I want to drop duplicates from DF where column's values are equal for one unique key. Example:
In:
KEY SYSTEM
TD-438426 AAA
TD-438426 BBB
TD-438426 AAA
TD-438709 BBB
TD-438709 BBB
TD-438750 CCC
TD-438750 CCC
TD-438750 CCC
TD-438874 AAA
TD-438874 BBB
Out:
KEY SYSTEM
TD-438426 AAA
TD-438426 BBB
TD-438709 BBB
TD-438750 CCC
TD-438874 AAA
TD-438874 BBB
P.S. Of course there are some exceptions that I want to catch.
In:
KEY TEST SYSTEM
TD-438426 ABC AAA
TD-438426 ABC BBB
Out:
KEY TEST SYSTEM
TD-438426 ABC AAA
TD-438426 ABC BBB
And
In:
KEY TEST SYSTEM
TD-438426 ABC AAA
TD-438426 CBA AAA
Out:
KEY TEST SYSTEM
TD-438426 ABC AAA
CodePudding user response:
Like @mcsioni mentioned in the comments, what you are looking for is df.drop_duplicates()
Also, it is useful to understand two arguments of this method, namely, subset
and keep
.
E.g., You want to retain only unique values in the KEY
column and keep the first SYSTEM
value for each unique KEY
, you'd do:
df.drop_duplicates(subset=['KEY'], keep='first')

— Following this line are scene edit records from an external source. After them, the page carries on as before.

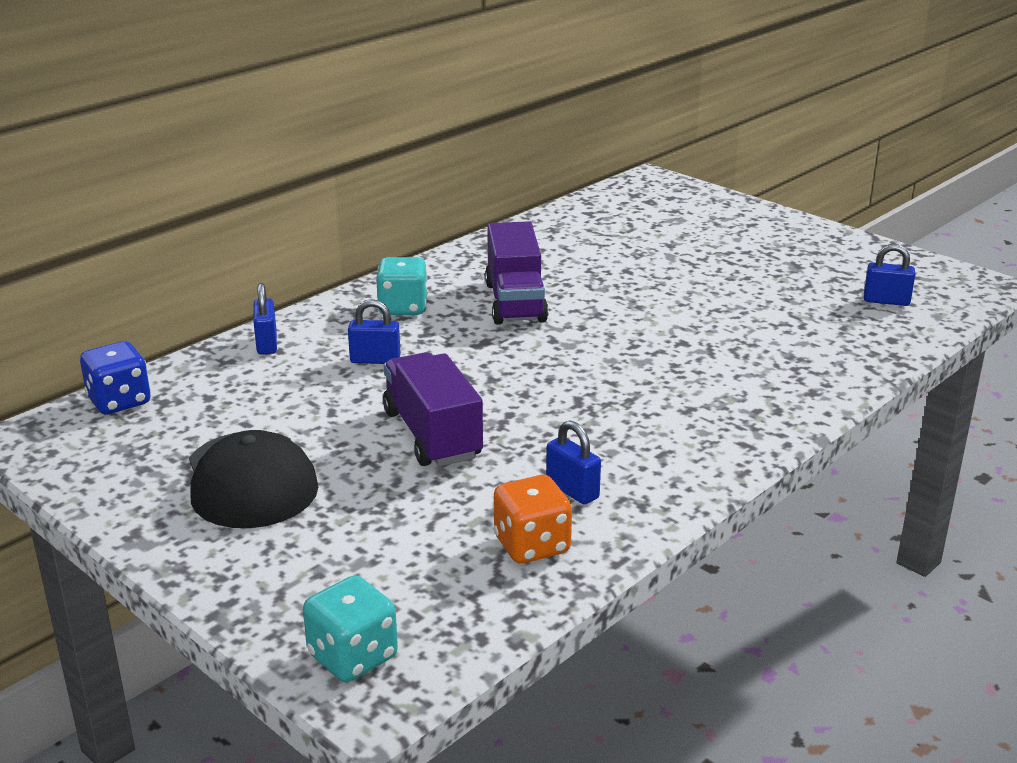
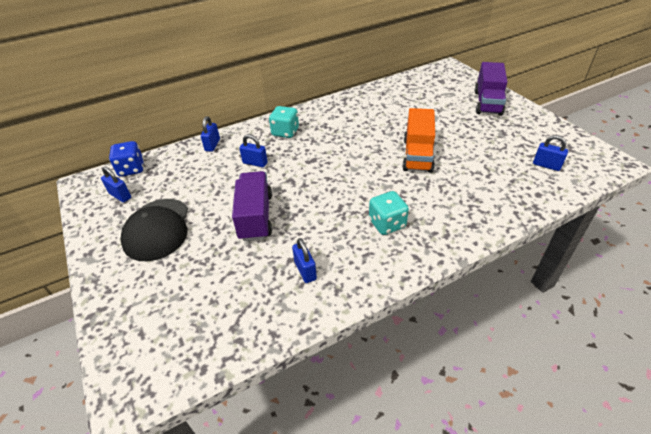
camera: 20 degrees right, 15 degrees up
turquoise dice [303,575,398,682] -> turquoise dice moved to [369,191,409,235]
purple truck [485,221,548,325] -> purple truck moved to [475,62,507,116]
orange dice [494,475,572,564] -> none
none -> blue padlock [101,167,131,203]
none -> orange truck [402,108,435,173]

If you just used df.drop_duplicates()
without any arguments, the subset will be all the columns, which is what your desired output is asking for.
EDIT
To keep up with your new requirement, do this:
df.drop_duplicates(subset=['KEY', 'SYSTEM'], keep='first')
Note: The default behavior for the keep
argument is 'first'
but doesn't hurt to be explicit when working with high-level libraries like pandas.